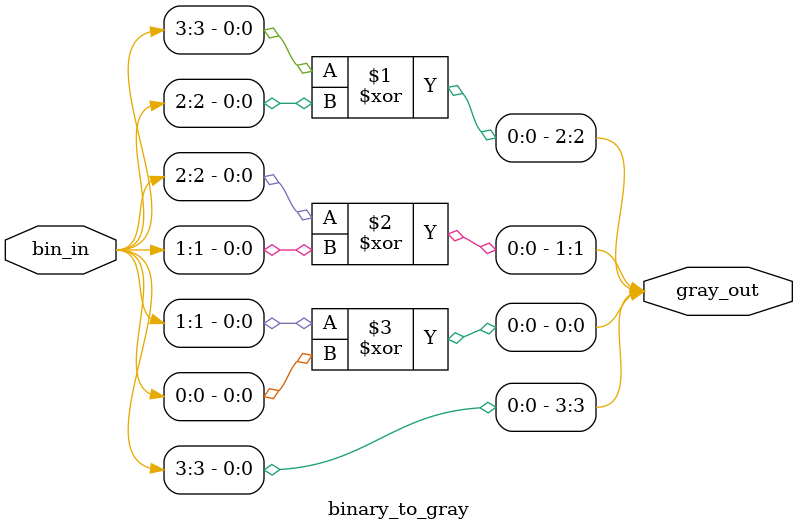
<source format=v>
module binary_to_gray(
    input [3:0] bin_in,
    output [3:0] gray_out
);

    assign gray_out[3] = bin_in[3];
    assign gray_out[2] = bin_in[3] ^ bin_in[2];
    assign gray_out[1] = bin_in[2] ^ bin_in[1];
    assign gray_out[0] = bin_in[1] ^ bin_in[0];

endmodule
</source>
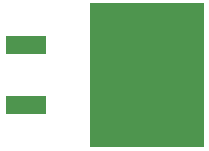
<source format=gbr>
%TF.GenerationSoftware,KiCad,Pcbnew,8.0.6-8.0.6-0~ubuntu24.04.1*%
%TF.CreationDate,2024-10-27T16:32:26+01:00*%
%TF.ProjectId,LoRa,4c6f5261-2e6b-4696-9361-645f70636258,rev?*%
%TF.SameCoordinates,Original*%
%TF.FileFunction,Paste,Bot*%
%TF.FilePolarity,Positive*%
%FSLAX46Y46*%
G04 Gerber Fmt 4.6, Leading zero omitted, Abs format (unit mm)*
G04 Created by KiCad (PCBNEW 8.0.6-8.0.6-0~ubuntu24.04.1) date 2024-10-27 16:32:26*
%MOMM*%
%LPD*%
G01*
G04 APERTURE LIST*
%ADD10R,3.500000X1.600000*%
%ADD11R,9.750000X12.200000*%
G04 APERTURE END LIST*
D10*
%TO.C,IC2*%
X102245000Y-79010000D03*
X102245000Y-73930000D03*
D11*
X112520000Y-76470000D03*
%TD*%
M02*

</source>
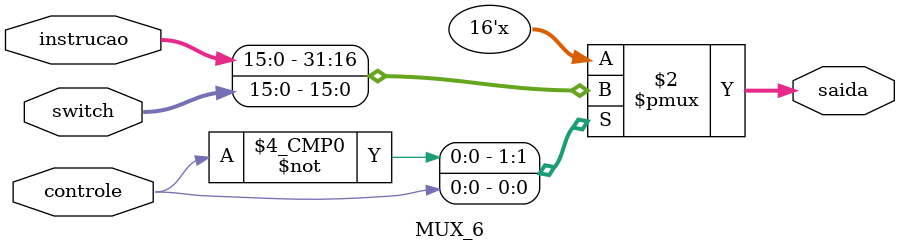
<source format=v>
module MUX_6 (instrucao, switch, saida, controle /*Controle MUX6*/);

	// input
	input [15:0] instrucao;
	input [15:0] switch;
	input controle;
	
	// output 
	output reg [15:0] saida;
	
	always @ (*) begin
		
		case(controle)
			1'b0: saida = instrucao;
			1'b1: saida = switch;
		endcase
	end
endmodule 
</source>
-----
* [What is expected]: Please output the entries above exactly, leaving out every picture.

* [Written solution]:
<source format=v>
module binary_to_gray(
    input [3:0] bin_in,
    output [3:0] gray_out
);

    assign gray_out[3] = bin_in[3];
    assign gray_out[2] = bin_in[3] ^ bin_in[2];
    assign gray_out[1] = bin_in[2] ^ bin_in[1];
    assign gray_out[0] = bin_in[1] ^ bin_in[0];

endmodule
</source>
<source format=gbr>
%TF.GenerationSoftware,KiCad,Pcbnew,8.0.6-8.0.6-0~ubuntu24.04.1*%
%TF.CreationDate,2024-10-27T16:32:26+01:00*%
%TF.ProjectId,LoRa,4c6f5261-2e6b-4696-9361-645f70636258,rev?*%
%TF.SameCoordinates,Original*%
%TF.FileFunction,Paste,Bot*%
%TF.FilePolarity,Positive*%
%FSLAX46Y46*%
G04 Gerber Fmt 4.6, Leading zero omitted, Abs format (unit mm)*
G04 Created by KiCad (PCBNEW 8.0.6-8.0.6-0~ubuntu24.04.1) date 2024-10-27 16:32:26*
%MOMM*%
%LPD*%
G01*
G04 APERTURE LIST*
%ADD10R,3.500000X1.600000*%
%ADD11R,9.750000X12.200000*%
G04 APERTURE END LIST*
D10*
%TO.C,IC2*%
X102245000Y-79010000D03*
X102245000Y-73930000D03*
D11*
X112520000Y-76470000D03*
%TD*%
M02*

</source>
<source format=v>
module MUX_6 (instrucao, switch, saida, controle /*Controle MUX6*/);

	// input
	input [15:0] instrucao;
	input [15:0] switch;
	input controle;
	
	// output 
	output reg [15:0] saida;
	
	always @ (*) begin
		
		case(controle)
			1'b0: saida = instrucao;
			1'b1: saida = switch;
		endcase
	end
endmodule 
</source>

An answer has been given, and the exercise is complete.